What you should do
Give only the number of lines in the records below that contain the word "keyword".

The records
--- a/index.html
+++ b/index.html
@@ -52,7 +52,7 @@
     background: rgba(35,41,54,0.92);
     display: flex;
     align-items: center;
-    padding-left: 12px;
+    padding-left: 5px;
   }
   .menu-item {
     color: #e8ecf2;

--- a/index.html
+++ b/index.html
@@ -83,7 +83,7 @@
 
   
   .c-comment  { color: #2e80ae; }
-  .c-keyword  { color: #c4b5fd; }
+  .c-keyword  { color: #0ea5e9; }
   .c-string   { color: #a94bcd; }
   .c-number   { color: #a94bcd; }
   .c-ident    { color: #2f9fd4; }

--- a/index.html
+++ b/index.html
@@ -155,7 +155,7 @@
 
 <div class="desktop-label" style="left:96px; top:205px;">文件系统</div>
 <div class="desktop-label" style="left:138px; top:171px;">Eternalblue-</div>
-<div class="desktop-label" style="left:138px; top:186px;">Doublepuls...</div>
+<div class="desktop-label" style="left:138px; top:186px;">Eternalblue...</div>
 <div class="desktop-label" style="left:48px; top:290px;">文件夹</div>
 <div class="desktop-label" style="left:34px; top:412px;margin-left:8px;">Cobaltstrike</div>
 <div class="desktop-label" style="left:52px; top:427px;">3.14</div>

--

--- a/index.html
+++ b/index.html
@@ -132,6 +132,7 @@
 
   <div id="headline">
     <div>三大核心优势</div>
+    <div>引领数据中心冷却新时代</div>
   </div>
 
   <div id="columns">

Reply to the exercise
2